### Task directions
Reproduce word for word the portion of the infrared spectroscopy text below, starting with "The approach to" and going on through "the gas phase.".
==== Page extract ====
Infrared Absorption (IR) spectroscopy, has demonstrated to be a very sensitive and selective technology and its capability to be used as a standoff technology. However, it has not been used up to now for standoff detection of explosives at distances of more than 6 metres.

Mid-infrared (MIR) absorption spectroscopy is known to be a very sensitive and selective method for detection and analysis of species. But low vapour pressure of most explosives prevents direct measurement in the mid-infrared, therefore, the substance to be investigated by this technology would need to be evaporated/fragmented first and subsequently analyzed in the mid-infrared.  

The approach to be used for the IR analysis in OPTIX will be PLF (Pulsed Laser Fragmentation) and subsequent detection within the infrared spectral region. Up to now, there has not been presented any stand-off system for the detection of explosives with low vapour pressure realized based on infrared spectroscopy. The reason for this is the very low vapour pressure of most explosives, i.e. only very scarce amounts of explosives are present in the gas phase.
==== Material shown ====
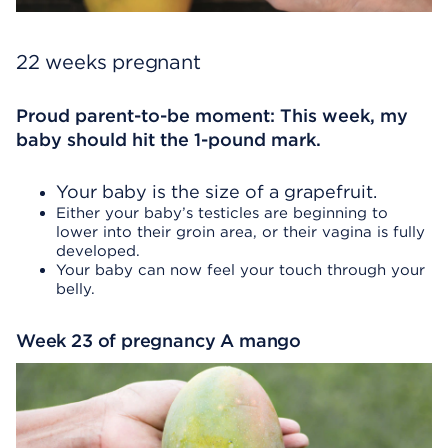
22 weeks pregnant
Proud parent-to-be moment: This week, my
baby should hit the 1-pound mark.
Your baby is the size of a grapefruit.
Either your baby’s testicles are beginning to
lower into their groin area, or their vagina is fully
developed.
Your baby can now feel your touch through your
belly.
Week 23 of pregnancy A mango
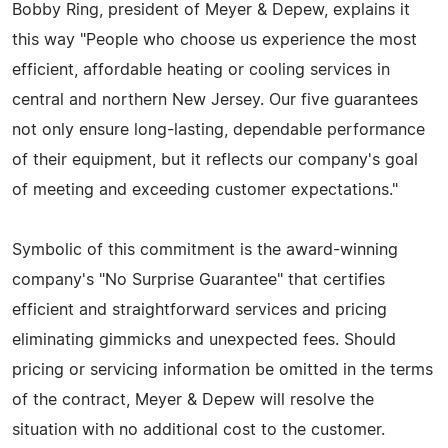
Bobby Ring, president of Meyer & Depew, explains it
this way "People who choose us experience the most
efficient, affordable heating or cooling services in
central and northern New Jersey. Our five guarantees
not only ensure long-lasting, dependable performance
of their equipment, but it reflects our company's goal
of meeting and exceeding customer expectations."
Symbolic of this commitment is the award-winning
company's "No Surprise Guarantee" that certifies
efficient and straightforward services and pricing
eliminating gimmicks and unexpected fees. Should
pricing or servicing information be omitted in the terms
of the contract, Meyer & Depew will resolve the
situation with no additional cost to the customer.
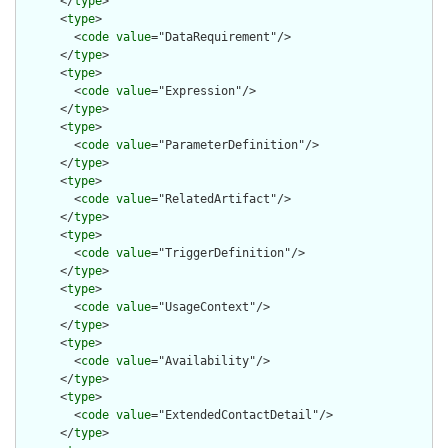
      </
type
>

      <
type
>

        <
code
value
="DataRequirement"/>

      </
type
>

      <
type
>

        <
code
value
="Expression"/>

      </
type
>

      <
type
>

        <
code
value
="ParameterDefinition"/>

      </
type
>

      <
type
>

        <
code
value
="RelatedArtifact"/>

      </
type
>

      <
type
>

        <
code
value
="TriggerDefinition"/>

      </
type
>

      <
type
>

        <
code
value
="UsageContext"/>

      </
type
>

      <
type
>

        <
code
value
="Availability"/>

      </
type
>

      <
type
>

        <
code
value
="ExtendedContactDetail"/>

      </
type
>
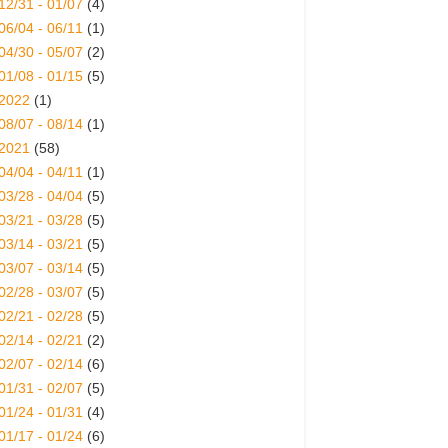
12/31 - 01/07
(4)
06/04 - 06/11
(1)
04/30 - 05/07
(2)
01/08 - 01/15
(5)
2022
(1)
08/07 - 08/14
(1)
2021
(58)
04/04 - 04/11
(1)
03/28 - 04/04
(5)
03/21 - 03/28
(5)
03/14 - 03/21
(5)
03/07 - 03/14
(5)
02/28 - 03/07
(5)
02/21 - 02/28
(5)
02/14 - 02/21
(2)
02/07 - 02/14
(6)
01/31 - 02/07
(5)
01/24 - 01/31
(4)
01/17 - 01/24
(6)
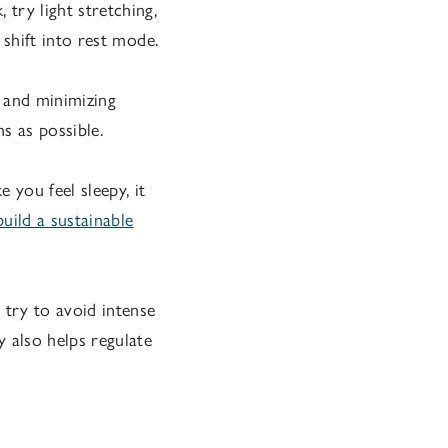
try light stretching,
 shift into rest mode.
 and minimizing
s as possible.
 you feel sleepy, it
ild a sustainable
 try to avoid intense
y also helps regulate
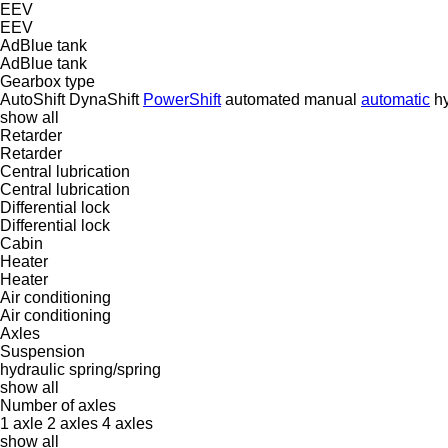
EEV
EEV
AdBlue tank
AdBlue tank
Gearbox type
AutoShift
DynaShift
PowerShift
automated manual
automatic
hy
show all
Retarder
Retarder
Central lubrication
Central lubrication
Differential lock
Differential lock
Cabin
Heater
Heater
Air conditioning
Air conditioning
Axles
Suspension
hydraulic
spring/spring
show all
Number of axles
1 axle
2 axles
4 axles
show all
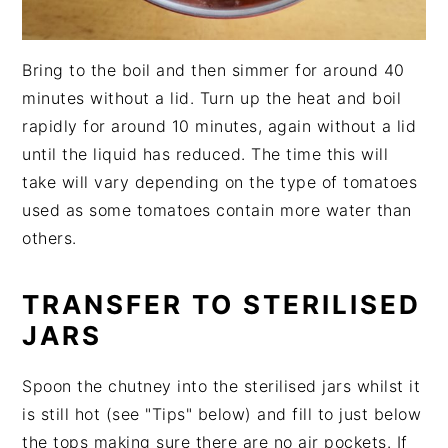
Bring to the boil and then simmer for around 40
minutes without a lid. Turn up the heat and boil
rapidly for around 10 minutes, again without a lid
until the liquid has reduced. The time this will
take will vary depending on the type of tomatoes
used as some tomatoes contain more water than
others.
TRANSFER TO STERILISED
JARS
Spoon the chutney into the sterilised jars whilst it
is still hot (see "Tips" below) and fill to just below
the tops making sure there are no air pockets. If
====
==== Material shown ====
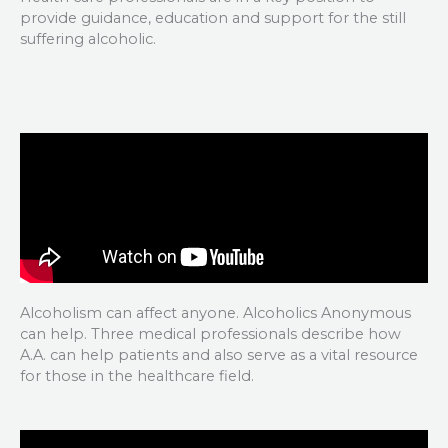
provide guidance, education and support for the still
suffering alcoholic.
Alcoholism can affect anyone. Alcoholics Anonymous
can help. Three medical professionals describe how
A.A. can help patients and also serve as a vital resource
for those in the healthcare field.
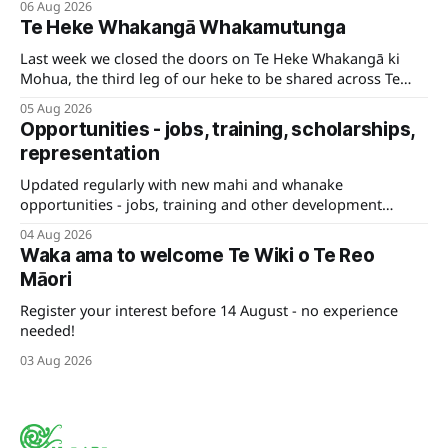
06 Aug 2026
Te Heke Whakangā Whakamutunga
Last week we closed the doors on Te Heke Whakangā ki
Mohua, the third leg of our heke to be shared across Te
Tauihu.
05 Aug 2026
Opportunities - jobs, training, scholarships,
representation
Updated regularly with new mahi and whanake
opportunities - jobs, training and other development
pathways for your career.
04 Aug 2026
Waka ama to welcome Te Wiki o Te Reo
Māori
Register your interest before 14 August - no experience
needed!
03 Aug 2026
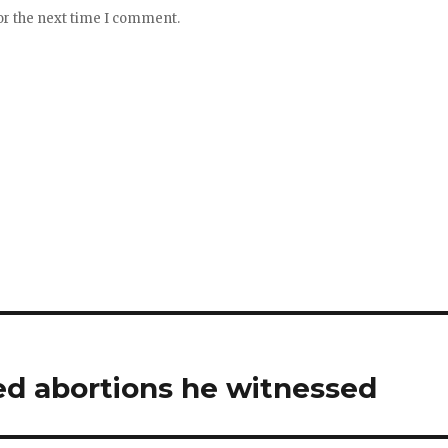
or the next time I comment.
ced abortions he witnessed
====
==== Material shown ====
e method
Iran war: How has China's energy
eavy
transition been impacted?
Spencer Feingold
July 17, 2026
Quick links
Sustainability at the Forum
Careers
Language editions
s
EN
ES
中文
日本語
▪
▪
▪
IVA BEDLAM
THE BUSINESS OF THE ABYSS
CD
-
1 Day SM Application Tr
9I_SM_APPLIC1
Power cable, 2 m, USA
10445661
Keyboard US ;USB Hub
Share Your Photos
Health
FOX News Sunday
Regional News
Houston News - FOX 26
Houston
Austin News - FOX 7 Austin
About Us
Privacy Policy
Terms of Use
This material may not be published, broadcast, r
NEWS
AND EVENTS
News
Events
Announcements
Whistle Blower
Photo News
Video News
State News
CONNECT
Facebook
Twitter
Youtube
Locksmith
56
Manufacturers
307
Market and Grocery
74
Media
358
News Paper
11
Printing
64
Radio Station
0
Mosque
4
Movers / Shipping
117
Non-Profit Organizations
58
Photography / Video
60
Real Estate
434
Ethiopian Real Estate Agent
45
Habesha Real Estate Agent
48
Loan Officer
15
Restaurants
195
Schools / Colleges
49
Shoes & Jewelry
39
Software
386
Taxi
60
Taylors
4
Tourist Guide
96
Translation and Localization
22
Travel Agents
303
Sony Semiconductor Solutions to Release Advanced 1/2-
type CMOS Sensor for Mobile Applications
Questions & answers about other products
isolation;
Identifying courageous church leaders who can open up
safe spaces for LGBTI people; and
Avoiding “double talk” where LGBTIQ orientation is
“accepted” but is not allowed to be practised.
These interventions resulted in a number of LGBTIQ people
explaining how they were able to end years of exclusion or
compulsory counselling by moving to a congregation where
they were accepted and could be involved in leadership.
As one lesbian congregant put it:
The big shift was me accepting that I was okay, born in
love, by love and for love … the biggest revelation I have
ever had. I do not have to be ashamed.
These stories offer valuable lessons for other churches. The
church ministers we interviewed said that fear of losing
====
### Output
The approach to be used for the IR analysis in OPTIX will be PLF (Pulsed Laser Fragmentation) and subsequent detection within the infrared spectral region. Up to now, there has not been presented any stand-off system for the detection of explosives with low vapour pressure realized based on infrared spectroscopy. The reason for this is the very low vapour pressure of most explosives, i.e. only very scarce amounts of explosives are present in the gas phase.